→ Problem 1
Translate the sentence "Love is much more easy to give than criticism or judgement." from the passage on seeing Christ in others into Spanish.
→ Problem 2
From the passage on seeing Christ in others, reproduce the text between "We are all, in" and "about one’s self.", inclusive.

→ Provided passage
I have three married children and six grandchildren and was a public school teacher in New York for years. I have great sympathy for the blind, the lame, the afflicted, and for those who annoy us without knowing what they are doing. So many people have terrible struggles and I often think of Philo’s great insight: “Be kind, for everyone you meet is fighting a great battle.” Harder to deal with are mother-in-law criticisms, sister-in-law snubs, and other things that feel personal and malicious. For these I sure do need the resurrection glasses!
We are all, in some way, limited and sinful, annoying and incomplete. How I accept my own limitations, and realize every moment of the day, that I need the mercy of God, then I treat others exactly the same as God treats me, with my little heart enlarged by His Grace alone. Love is much more easy to give than criticism or judgement. The key is being objective about one’s self.
I think it is a wonderful thing, and very proper, to see the presence of Christ in other persons. God wills for all of us to be conformed to perfect likeness with His Son. It is another thing entirely that most people don’t want that for themselves. But even with the most horrid sinners, there is always the possibility that they will one day let themselves receive God’s grace.
I have only been able to do this in the case of one person, who is perhaps the person in the world who has been kindest to me. I am a long way off from being able to see Christ in those I have a more strained relationship towards. Yet sometimes I have pictured Christ, or a guardian angel, standing behind other persons and looking down at them with perfect love. And that seems to help.
“Christ plays in ten thousand places, lovely in limbs, and lovely in eyes not his to the Father through the features of men’s faces.” — Gerard Manley Hopkins ”
GIFT
OF
THE
SIXTH
SORROW
Have you received
Christ’s body dead
Like the sorrowful Mother
Who cradled His head?
Christ’s body dead
Is the death of a child
Deformed or sickly
Did you feel beguiled?
Christ’s body dead
Is the gift of disease
Physical, mental
Can’t do as you please.
That’s because Christ
Wants to be close
To you who accepts
The sixth sorrow’s dose.
He chose you of hope
To cradle His head
For you know what is life
And what really is dead.
Climb Golgotha hill
For you can handle
So others can see
Your light like a candle
That Christ is with you
Before and behind,
And they’ll follow your path
To the tomb quite resigned
Where quietly gently
All suffering will rest
And your head will be cradled
At our Lady’s breast.
Oh sons of sorrow
The gift – your breath…
You’ll breathe at your birth
Due to Christ’s body’s death.

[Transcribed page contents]

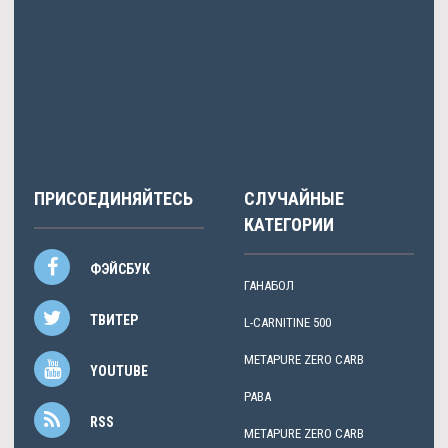
Radomir
писал: Финансово-хозяйственной деятельности
Бойченко, основного.
Емелина
писала: Валютной сфере причине.
ПРИСОЕДИНЯЙТЕСЬ
СЛУЧАЙНЫЕ
КАТЕГОРИИ
ФЭЙСБУК
ГАНАБОЛ
ТВИТЕР
L-CARNITINE 500
METAPURE ZERO CARB
YOUTUBE
PABA
RSS
METAPURE ZERO CARB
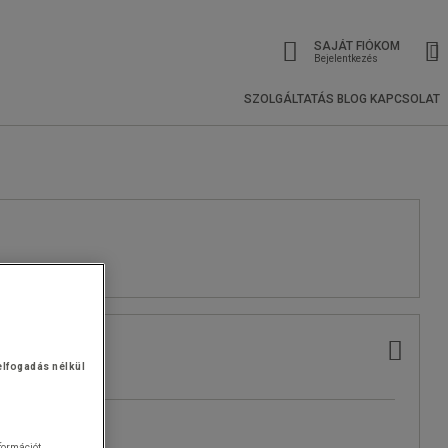
SAJÁT FIÓKOM
Bejelentkezés
SZOLGÁLTATÁS
BLOG
KAPCSOLAT
elfogadás nélkül
nformációt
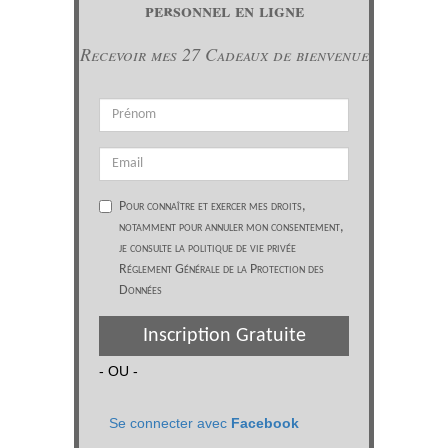
personnel en ligne
Recevoir mes 27 Cadeaux de bienvenue
Pour connaître et exercer mes droits,
notamment pour annuler mon consentement,
je consulte la politique de vie privée
Réglement Générale de la Protection des
Données
Inscription Gratuite
- OU -
Se connecter avec
Facebook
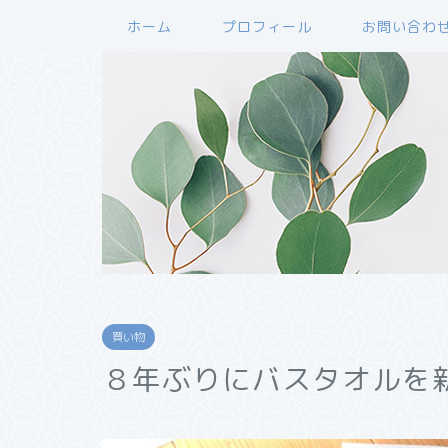
ホーム
プロフィール
お問い合わ
買い物
８年ぶりにバスタオルを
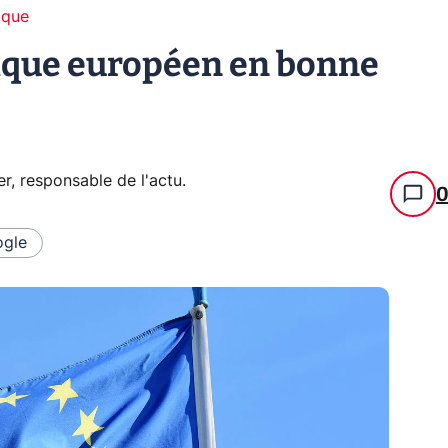
ique
rique européen en bonne
er, responsable de l'actu
.
gle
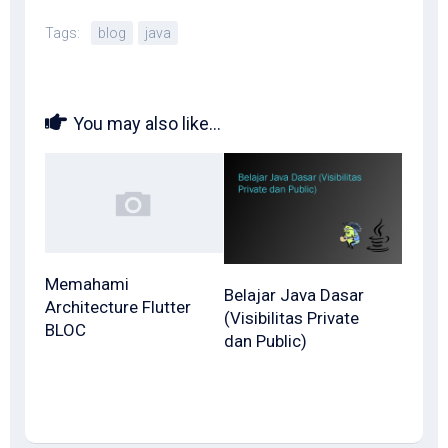
Tags:
blog
java
You may also like...
Memahami
Belajar Java Dasar
Architecture Flutter
(Visibilitas Private
BLOC
dan Public)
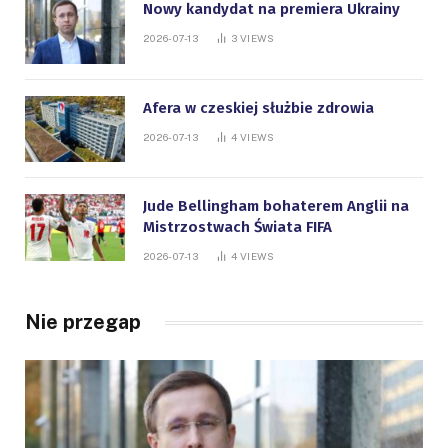
Nowy kandydat na premiera Ukrainy
2026-07-13
3
VIEWS
Afera w czeskiej służbie zdrowia
2026-07-13
4
VIEWS
Jude Bellingham bohaterem Anglii na
Mistrzostwach Świata FIFA
2026-07-13
4
VIEWS
Nie przegap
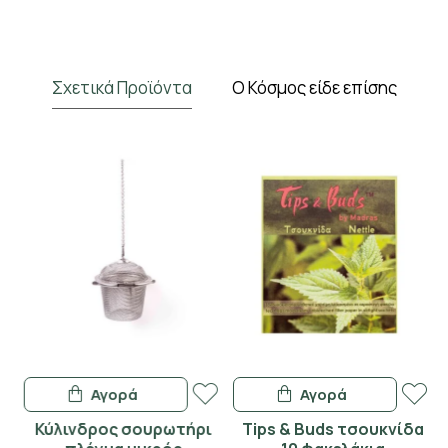
Σχετικά Προϊόντα
Ο Κόσμος είδε επίσης
Αγορά
Αγορά
Κύλινδρος σουρωτήρι
Tips & Buds τσουκνίδα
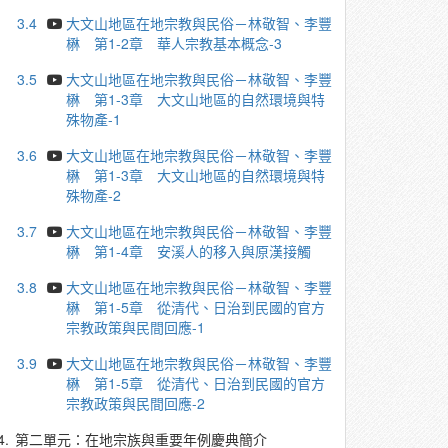
3.4
大文山地區在地宗教與民俗－林敬智、李豐
楙 第1-2章 華人宗教基本概念-3
3.5
大文山地區在地宗教與民俗－林敬智、李豐
楙 第1-3章 大文山地區的自然環境與特
殊物產-1
3.6
大文山地區在地宗教與民俗－林敬智、李豐
楙 第1-3章 大文山地區的自然環境與特
殊物產-2
3.7
大文山地區在地宗教與民俗－林敬智、李豐
楙 第1-4章 安溪人的移入與原漢接觸
3.8
大文山地區在地宗教與民俗－林敬智、李豐
楙 第1-5章 從清代、日治到民國的官方
宗教政策與民間回應-1
3.9
大文山地區在地宗教與民俗－林敬智、李豐
楙 第1-5章 從清代、日治到民國的官方
宗教政策與民間回應-2
4.
第二單元：在地宗族與重要年例慶典簡介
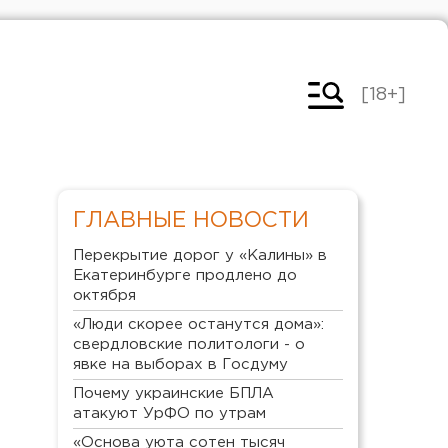
[18+]
ГЛАВНЫЕ НОВОСТИ
Перекрытие дорог у «Калины» в
Екатеринбурге продлено до
октября
«Люди скорее останутся дома»:
свердловские политологи - о
явке на выборах в Госдуму
Почему украинские БПЛА
атакуют УрФО по утрам
«Основа уюта сотен тысяч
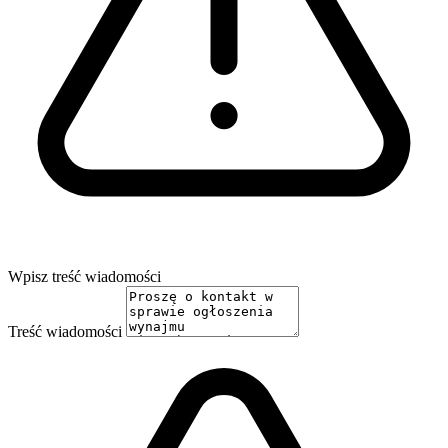
Wpisz treść wiadomości
Treść wiadomości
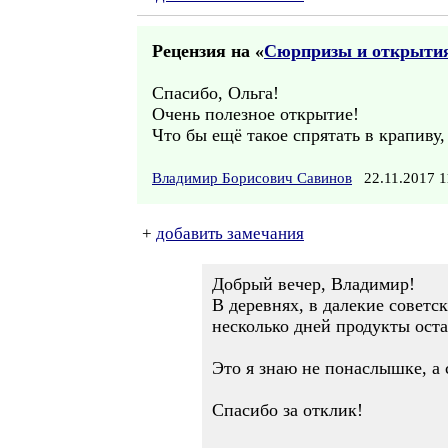
Рецензия на «
Сюрпризы и открыти
Спасибо, Ольга!
Очень полезное открытие!
Что бы ещё такое спрятать в крапиву,
Владимир Борисович Савинов
22.11.2017 
+
добавить замечания
Добрый вечер, Владимир!
В деревнях, в далекие советс
несколько дней продукты оста
Это я знаю не понаслышке, а 
Спасибо за отклик!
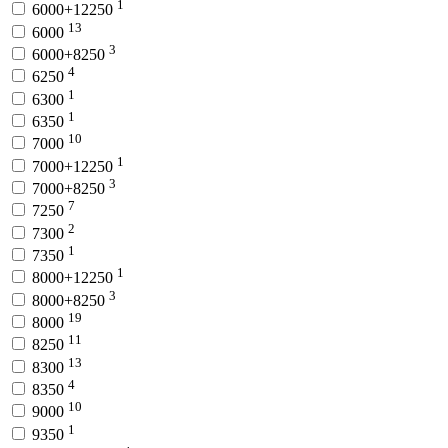
1
6000+12250
13
6000
3
6000+8250
4
6250
1
6300
1
6350
10
7000
1
7000+12250
3
7000+8250
7
7250
2
7300
1
7350
1
8000+12250
3
8000+8250
19
8000
11
8250
13
8300
4
8350
10
9000
1
9350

→ Task solution 1
El amor es mucho más fácil de dar que la crítica o el juicio.

→ Task solution 2
We are all, in some way, limited and sinful, annoying and incomplete. How I accept my own limitations, and realize every moment of the day, that I need the mercy of God, then I treat others exactly the same as God treats me, with my little heart enlarged by His Grace alone. Love is much more easy to give than criticism or judgement. The key is being objective about one’s self.